▸ **EXERCISE INSTRUCTIONS**
1 - According to the review of Poeta en San Francisco, in what year was the volume first published?
2 - Print the entries word for word, starting at their first line and stopping after the line that contains "family: Sphingidae", with both end lines included.

▸ **READING TEXT**
■ ■ ■

The Last Book I Loved: Poeta en San Francisco by Barbara Jane Reyes


I wish I had come across Barbara Jane Reyes’s powerful volume Poeta en San Francisco when it was first published in 2005. At the time, I had just returned home to the Bay Area after having completed a graduate degree at Oxford University. I found myself in the midst of a full-blown quarter-life crisis as I struggled to determine my next move and true purpose in life. Although I have always loved literature and had even demonstrated some promise as a writer in my formal studies, the pressures and expectations that came with my background as a first-generation immigrant from the Philippines to overcome and elevate my family’s debased social status won over. Rather than pursue my burgeoning interests in writing and poetry, I did the “sensible” thing and enrolled in law school. However, that itch to write never did quite go away. Over ten years later, I continue to wonder still if I could have cultivated rich poetic sensibilities and honed the craft on par with writers such as Reyes who greatly influence how we (and by “we,” I mean Filipino Americans as well as all Americans) see ourselves in our current contexts. I can’t help but feel that had I encountered Poeta en San Francisco back then—its fierce sense of Filipino American history and culture, its unyielding celebration of Filipino endurance despite relentless colonization, its staunch conviction in the power of the written word to galvanize social movements, and its adamant refusal to behave and fall in line with prescriptions of dominant society—I would have gained the courage to follow my true calling sooner.

Navigating one’s individual course is impossible without thorough knowledge of self and history, and it is precisely such knowledge that Reyes brandishes with urgent ferocity in her volume. The speaker in Poeta demonstrates an ever-expandingawareness that doggedly explores, interrogates, positions, and repositions the enlightened self amid overlapping contexts of history, culture, language, race, gender, socioeconomic class, and geopolitics. “[W]hat may be so edgy about this state of emergency is my lack of apology for what I am bound to do,” writes Reyes in the prologue, and indeed, what results from her endeavor proves treacherous to the most preciously-held of American beliefs. Through incisive and uncompromising verse, Reyes unearths the hypocrisy at work in exalted American democracy as considered against the United States’s ongoing imperialist undertakings and strategic exploitation of other countries which can be historically traced to its annexation of the Philippines in 1898.

The Philippines is where the US first joined in the global race for imperial power and where it first tested its pacification strategies as a nascent national security state that later set the blueprints for the occupations of Vietnam, Afghanistan, and Iraq. Reyes pushes this knowledge of American imperialism to the forefront in evaluating her inheritance and identity as a Filipina American, while also promoting a hyper-awareness of the US’s continued stake in the Philippines through various sectors of interest such as its military operations and human trafficking of women. In educating readers about the historical relevance of the Philippines as the original setting for the spread of American imperialism, Reyes further betrays the unforgivable irony in the pervasive ignorance about Filipino people, history, and culture. Poeta en San Francisco speaks knowledge and truth from this vacuous rift, imparting a powerful and empowering sense of Filipino American identity that questions and challenges assertions of America democracy.

■ ■ ■

▸ **RECORDS FOR THE EXERCISE**
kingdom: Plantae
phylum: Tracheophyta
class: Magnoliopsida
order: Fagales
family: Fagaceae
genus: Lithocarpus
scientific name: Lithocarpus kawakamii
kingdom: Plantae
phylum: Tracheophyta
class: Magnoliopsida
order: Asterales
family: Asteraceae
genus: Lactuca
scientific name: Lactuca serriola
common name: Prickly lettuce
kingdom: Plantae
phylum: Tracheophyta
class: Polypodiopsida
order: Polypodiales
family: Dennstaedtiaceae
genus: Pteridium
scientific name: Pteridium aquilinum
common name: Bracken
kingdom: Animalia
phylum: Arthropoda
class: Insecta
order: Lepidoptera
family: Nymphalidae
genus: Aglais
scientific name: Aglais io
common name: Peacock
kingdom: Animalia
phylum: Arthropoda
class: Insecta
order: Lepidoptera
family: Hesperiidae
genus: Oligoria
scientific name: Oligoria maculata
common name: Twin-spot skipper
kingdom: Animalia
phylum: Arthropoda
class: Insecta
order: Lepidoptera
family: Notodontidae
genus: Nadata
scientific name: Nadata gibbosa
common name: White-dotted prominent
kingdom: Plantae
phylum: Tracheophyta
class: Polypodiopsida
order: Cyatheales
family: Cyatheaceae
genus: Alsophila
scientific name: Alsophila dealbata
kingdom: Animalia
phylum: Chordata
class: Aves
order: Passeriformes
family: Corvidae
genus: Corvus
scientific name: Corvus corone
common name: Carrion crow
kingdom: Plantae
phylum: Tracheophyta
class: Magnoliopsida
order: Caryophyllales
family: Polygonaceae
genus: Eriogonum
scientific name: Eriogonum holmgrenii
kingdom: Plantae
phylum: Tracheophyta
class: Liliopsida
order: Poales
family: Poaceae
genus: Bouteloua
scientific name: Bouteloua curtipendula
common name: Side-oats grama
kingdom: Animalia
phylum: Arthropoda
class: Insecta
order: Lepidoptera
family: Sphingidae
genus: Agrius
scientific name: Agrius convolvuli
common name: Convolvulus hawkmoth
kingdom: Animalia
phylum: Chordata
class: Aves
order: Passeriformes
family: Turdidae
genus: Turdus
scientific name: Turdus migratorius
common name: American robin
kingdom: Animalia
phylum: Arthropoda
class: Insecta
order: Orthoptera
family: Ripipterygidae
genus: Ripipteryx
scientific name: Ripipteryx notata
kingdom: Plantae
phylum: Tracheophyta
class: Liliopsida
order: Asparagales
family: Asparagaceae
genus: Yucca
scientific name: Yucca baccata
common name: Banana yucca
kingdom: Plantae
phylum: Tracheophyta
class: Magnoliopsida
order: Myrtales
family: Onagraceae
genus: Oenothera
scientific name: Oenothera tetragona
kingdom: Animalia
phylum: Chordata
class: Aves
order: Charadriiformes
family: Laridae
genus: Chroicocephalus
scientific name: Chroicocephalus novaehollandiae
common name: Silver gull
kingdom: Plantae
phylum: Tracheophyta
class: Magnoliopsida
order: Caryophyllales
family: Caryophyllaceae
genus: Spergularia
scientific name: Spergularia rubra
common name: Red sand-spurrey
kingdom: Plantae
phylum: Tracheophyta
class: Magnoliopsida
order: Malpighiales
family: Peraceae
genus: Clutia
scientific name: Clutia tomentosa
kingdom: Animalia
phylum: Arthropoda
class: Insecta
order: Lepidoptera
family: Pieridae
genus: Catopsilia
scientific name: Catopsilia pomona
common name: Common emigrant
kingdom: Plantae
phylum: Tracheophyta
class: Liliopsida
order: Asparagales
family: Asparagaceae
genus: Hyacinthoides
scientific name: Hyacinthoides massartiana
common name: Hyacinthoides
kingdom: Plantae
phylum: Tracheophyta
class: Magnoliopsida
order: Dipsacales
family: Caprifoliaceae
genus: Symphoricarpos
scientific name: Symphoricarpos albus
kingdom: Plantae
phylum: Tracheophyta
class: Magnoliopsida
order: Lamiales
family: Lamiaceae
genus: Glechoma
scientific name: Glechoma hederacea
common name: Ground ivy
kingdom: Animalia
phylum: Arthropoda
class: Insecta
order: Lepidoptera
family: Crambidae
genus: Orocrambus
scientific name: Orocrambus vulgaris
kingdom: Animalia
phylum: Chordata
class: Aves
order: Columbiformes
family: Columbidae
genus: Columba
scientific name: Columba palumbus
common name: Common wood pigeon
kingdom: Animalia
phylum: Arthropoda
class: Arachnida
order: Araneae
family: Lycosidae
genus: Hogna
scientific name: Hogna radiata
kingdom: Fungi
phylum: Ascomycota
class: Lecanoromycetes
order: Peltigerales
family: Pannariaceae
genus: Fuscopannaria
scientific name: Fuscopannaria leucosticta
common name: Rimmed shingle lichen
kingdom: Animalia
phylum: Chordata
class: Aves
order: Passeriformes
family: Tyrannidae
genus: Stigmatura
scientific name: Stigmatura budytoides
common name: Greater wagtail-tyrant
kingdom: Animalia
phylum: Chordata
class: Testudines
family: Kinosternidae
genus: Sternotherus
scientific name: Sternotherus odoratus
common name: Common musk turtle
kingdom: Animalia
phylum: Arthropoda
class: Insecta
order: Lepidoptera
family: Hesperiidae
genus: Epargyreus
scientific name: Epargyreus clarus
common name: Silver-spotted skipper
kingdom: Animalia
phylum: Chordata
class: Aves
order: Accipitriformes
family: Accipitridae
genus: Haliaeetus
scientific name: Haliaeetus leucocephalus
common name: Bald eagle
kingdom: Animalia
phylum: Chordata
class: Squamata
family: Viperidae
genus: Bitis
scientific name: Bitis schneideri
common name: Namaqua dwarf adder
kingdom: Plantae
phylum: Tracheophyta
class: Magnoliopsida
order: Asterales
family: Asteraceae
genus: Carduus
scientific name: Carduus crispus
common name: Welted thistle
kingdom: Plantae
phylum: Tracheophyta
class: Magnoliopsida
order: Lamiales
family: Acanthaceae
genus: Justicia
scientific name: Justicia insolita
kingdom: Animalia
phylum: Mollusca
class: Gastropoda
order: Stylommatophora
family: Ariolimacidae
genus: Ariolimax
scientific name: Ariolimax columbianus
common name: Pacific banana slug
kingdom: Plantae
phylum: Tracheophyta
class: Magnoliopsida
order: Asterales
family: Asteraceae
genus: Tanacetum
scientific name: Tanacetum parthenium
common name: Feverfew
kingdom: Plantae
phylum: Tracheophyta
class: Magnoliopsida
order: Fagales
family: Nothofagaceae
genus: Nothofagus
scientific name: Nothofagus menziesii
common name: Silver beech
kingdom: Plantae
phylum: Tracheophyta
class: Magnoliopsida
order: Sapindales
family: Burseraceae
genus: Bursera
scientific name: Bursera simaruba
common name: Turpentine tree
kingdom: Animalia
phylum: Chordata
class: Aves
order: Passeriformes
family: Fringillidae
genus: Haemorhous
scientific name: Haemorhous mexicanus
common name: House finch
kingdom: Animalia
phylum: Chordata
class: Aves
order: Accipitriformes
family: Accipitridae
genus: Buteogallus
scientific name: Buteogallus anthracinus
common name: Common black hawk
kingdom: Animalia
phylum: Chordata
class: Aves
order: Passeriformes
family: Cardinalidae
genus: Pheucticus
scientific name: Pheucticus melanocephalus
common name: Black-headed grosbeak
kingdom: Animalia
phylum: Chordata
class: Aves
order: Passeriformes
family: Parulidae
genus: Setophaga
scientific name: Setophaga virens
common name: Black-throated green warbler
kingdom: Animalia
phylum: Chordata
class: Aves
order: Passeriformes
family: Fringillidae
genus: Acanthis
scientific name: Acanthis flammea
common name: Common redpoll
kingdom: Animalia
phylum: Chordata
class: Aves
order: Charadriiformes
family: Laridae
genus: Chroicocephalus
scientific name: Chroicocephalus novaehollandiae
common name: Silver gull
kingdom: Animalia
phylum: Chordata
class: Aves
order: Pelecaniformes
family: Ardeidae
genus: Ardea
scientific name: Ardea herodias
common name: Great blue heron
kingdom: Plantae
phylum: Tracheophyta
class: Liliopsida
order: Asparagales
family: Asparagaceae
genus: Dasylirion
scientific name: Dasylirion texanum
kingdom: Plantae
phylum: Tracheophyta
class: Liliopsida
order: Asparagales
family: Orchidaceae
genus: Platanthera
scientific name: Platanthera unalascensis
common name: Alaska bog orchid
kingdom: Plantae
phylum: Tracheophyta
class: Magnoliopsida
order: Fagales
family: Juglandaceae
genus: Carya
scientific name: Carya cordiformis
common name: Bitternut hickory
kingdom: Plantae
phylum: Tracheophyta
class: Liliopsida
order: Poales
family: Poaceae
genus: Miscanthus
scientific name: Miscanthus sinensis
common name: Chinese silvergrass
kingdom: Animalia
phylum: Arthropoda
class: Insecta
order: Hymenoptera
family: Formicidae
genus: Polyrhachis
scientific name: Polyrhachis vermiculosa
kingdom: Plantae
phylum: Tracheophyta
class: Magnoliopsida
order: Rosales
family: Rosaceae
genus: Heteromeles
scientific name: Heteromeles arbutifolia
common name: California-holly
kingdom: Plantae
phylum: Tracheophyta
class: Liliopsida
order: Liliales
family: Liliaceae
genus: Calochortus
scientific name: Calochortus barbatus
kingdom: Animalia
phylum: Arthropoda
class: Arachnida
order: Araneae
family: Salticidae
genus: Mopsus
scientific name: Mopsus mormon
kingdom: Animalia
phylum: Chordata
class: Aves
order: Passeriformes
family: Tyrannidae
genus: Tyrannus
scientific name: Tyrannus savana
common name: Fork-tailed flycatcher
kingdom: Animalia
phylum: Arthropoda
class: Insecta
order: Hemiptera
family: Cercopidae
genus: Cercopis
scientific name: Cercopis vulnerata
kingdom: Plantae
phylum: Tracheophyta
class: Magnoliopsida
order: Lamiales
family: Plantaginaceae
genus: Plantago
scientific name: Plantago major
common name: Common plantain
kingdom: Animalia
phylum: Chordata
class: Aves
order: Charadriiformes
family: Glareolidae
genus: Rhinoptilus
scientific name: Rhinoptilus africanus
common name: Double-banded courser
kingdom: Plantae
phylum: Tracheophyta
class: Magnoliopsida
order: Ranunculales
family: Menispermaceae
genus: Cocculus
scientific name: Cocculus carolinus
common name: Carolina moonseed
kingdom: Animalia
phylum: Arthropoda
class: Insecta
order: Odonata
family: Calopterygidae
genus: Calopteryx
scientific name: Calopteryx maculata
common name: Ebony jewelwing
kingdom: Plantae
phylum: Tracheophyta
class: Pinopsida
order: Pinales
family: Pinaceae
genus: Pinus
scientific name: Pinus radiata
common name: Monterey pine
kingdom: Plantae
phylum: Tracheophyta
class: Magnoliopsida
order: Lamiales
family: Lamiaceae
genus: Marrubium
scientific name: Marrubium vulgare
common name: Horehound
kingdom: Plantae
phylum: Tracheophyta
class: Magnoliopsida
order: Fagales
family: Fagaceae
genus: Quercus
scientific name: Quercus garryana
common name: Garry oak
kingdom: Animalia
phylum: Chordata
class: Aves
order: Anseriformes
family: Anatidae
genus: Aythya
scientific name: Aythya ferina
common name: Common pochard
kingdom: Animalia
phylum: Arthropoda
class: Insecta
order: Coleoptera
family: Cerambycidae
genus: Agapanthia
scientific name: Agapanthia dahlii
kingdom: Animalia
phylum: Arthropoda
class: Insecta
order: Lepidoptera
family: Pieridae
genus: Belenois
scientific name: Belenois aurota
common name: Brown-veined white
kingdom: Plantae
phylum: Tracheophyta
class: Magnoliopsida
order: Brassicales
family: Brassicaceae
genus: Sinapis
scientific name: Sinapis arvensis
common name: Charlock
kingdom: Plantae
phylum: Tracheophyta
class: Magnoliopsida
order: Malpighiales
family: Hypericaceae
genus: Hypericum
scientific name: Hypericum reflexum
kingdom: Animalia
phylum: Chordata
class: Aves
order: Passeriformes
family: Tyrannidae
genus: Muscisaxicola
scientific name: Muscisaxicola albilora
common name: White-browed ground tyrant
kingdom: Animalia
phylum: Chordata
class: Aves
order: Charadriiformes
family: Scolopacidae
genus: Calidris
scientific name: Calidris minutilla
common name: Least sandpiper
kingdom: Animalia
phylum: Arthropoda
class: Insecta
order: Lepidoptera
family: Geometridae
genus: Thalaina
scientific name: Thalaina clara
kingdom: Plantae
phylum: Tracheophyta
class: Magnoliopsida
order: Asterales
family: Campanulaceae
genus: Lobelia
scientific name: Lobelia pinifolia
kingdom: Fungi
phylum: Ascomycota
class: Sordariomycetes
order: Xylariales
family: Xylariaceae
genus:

■ ■ ■

▸ **RESPONSES FOR EACH TASK**
1 - 2005

2 -
kingdom: Plantae
phylum: Tracheophyta
class: Magnoliopsida
order: Fagales
family: Fagaceae
genus: Lithocarpus
scientific name: Lithocarpus kawakamii
kingdom: Plantae
phylum: Tracheophyta
class: Magnoliopsida
order: Asterales
family: Asteraceae
genus: Lactuca
scientific name: Lactuca serriola
common name: Prickly lettuce
kingdom: Plantae
phylum: Tracheophyta
class: Polypodiopsida
order: Polypodiales
family: Dennstaedtiaceae
genus: Pteridium
scientific name: Pteridium aquilinum
common name: Bracken
kingdom: Animalia
phylum: Arthropoda
class: Insecta
order: Lepidoptera
family: Nymphalidae
genus: Aglais
scientific name: Aglais io
common name: Peacock
kingdom: Animalia
phylum: Arthropoda
class: Insecta
order: Lepidoptera
family: Hesperiidae
genus: Oligoria
scientific name: Oligoria maculata
common name: Twin-spot skipper
kingdom: Animalia
phylum: Arthropoda
class: Insecta
order: Lepidoptera
family: Notodontidae
genus: Nadata
scientific name: Nadata gibbosa
common name: White-dotted prominent
kingdom: Plantae
phylum: Tracheophyta
class: Polypodiopsida
order: Cyatheales
family: Cyatheaceae
genus: Alsophila
scientific name: Alsophila dealbata
kingdom: Animalia
phylum: Chordata
class: Aves
order: Passeriformes
family: Corvidae
genus: Corvus
scientific name: Corvus corone
common name: Carrion crow
kingdom: Plantae
phylum: Tracheophyta
class: Magnoliopsida
order: Caryophyllales
family: Polygonaceae
genus: Eriogonum
scientific name: Eriogonum holmgrenii
kingdom: Plantae
phylum: Tracheophyta
class: Liliopsida
order: Poales
family: Poaceae
genus: Bouteloua
scientific name: Bouteloua curtipendula
common name: Side-oats grama
kingdom: Animalia
phylum: Arthropoda
class: Insecta
order: Lepidoptera
family: Sphingidae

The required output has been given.